* Begin Provided entries *

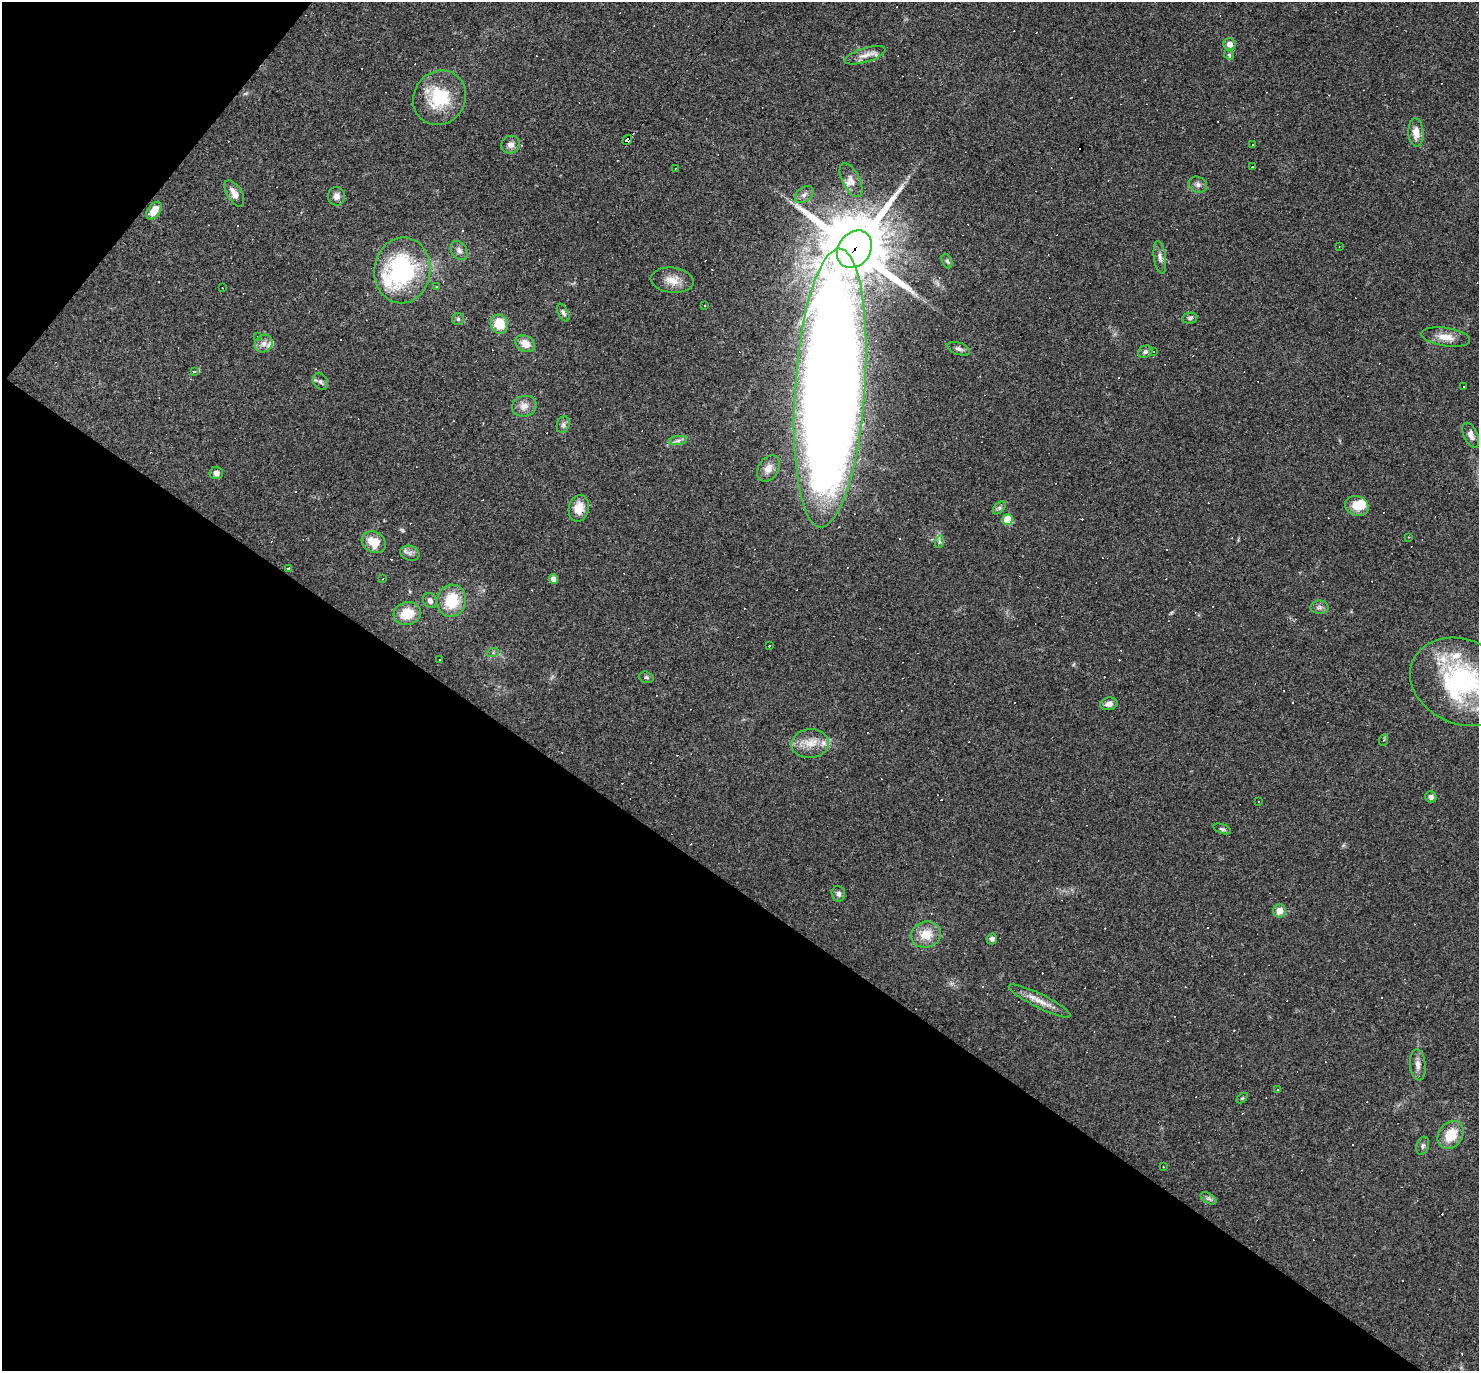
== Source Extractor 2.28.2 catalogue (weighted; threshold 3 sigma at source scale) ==
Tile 9 of 4 x 4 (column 1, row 3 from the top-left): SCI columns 1-1477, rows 1518-2886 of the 5908 x 5913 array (HDU 1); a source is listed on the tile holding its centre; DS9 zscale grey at full resolution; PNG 1481 x 1373 px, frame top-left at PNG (2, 2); each listed source drawn as its Kron ellipse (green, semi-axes under 4 px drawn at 4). Shown black and unused: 38% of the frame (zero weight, under 3 of 4 exposures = <1% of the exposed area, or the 3 px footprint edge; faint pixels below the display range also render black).
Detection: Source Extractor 2.28.2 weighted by HDU 2 'WHT'; one run over the whole footprint, this tile lists its part. Background 0.0489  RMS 0.0047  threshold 0.0211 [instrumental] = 3 sigma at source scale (4.5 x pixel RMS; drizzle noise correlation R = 1.50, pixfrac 1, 0.05/0.05 arcsec/px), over >= 5 px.
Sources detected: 152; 1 inside a brighter object's white glare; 60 cosmic-ray / hot-pixel residue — neither listed nor drawn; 6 inside a brighter listed object's ellipse — not listed separately; the other 85 listed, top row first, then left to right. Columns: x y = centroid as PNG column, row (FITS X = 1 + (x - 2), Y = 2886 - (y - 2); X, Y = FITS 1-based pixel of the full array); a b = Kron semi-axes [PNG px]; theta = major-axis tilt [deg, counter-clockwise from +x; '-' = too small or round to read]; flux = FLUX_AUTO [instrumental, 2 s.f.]
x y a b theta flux
1229 44 6 6 - 2.8
865 55 21 7 17 3.5
1229 55 5 4 - 0.63
440 98 28 26 52 24
1416 132 14 7 -86 4.7
627 140 5 4 - 130
1253 144 3 2 - 0.54
511 145 9 9 - 2.8
1252 166 3 3 - 1.3
675 169 2 2 - 0.36
851 180 18 8 -63 3.8
1198 185 9 7 -27 1.8
234 194 15 7 -59 3.9
804 195 10 7 39 2.1
336 196 9 8 - 2.6
154 211 10 6 53 6.7
1339 247 3 2 - 0.3
854 249 20 16 54 3800
459 251 10 7 -59 2
1160 257 16 6 -82 2.3
947 261 8 5 -69 1
402 270 33 28 83 60
672 280 21 12 -6 6.3
436 287 3 3 - 0.45
222 288 3 2 - 0.29
704 306 2 2 - 0.42
563 313 10 5 -62 1.3
1190 318 7 5 10 1
458 319 6 6 - 0.94
499 324 10 8 -67 10
257 337 3 2 - 0.64
1446 337 25 9 -9 5.7
264 344 9 8 - 2.5
525 344 10 7 -29 4.9
959 349 11 6 -19 1.6
1145 352 7 6 - 1.2
1154 352 3 3 - 0.57
195 371 3 3 - 9.4
320 382 9 7 -51 1.6
1464 386 3 3 - 6
830 388 140 35 86 1500
524 406 12 10 15 3.6
563 425 8 6 75 1.4
1471 435 13 7 -66 2.5
678 441 9 4 9 1.4
768 468 14 10 57 4.1
216 473 6 6 - 2.3
1357 506 12 9 -21 7.5
579 508 13 10 77 6.8
999 508 8 4 45 1.1
1008 519 5 5 - 17
1408 537 3 3 - 0.46
374 542 12 10 -28 8.9
939 542 6 4 72 0.83
410 553 10 7 -20 1.8
288 568 3 3 - 1.5
383 579 3 2 - 0.42
554 579 5 4 - 4.1
430 601 8 6 -63 1.7
452 601 16 14 77 15
1319 607 9 6 1 1.7
407 614 13 11 15 11
769 646 3 3 - 2.4
493 652 6 4 20 0.7
440 659 3 3 - 9.8
646 677 7 5 -15 0.9
1463 682 54 42 -23 75
1109 704 9 6 10 2.4
1384 740 6 3 69 0.51
810 744 19 14 3 7.6
1431 797 6 5 - 1.6
1258 801 2 2 - 0.4
1222 829 9 4 -18 0.88
838 894 8 7 - 1.6
1279 911 6 6 - 3.9
926 935 15 13 16 8.3
992 939 5 5 - 1.4
1040 1001 34 7 -26 5.8
1418 1065 15 8 -85 3
1277 1090 3 2 - 0.63
1242 1098 6 4 44 0.58
1451 1135 15 12 53 11
1423 1146 9 6 74 1.3
1164 1167 3 2 - 0.31
1208 1198 9 5 -30 1.2
Overlapping masked pixels (flux is a lower limit): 4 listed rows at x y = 627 140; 854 249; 830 388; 579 508
Isophote crosses this tile's border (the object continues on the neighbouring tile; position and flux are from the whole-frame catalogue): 1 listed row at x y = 1463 682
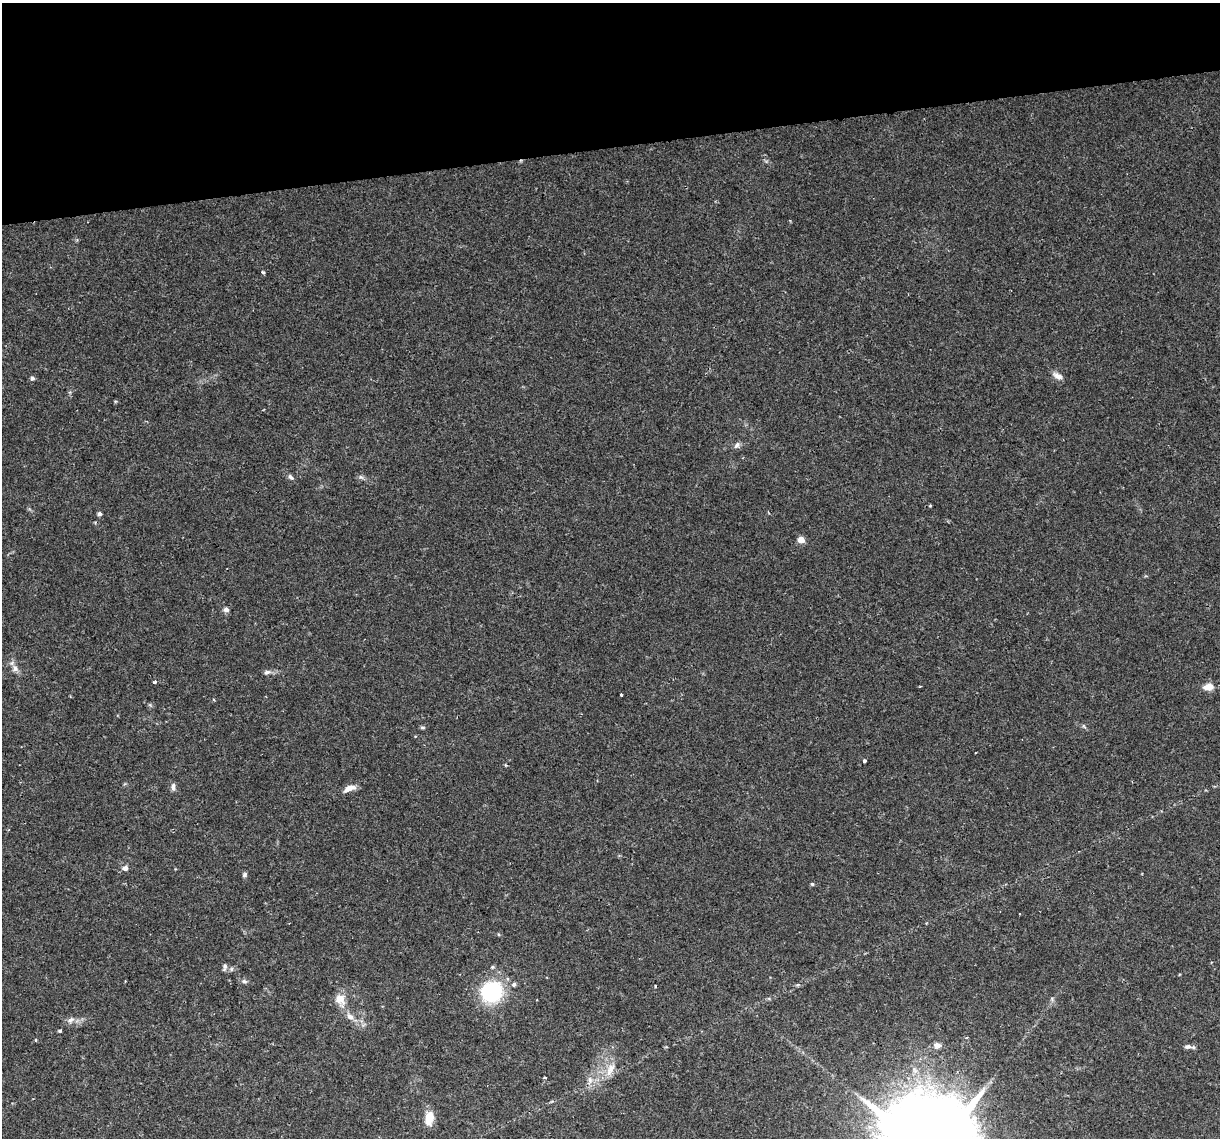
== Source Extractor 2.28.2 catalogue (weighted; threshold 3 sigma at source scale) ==
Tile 3 of 4 x 4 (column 3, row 1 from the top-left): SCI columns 2437-3654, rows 3483-4618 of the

* End Provided entries *

Request: Display every line of the material above that contains the string "theta", matching case exactly.

Solution to this exercise:
Sources detected: 152; 1 inside a brighter object's white glare; 60 cosmic-ray / hot-pixel residue — neither listed nor drawn; 6 inside a brighter listed object's ellipse — not listed separately; the other 85 listed, top row first, then left to right. Columns: x y = centroid as PNG column, row (FITS X = 1 + (x - 2), Y = 2886 - (y - 2); X, Y = FITS 1-based pixel of the full array); a b = Kron semi-axes [PNG px]; theta = major-axis tilt [deg, counter-clockwise from +x; '-' = too small or round to read]; flux = FLUX_AUTO [instrumental, 2 s.f.]
x y a b theta flux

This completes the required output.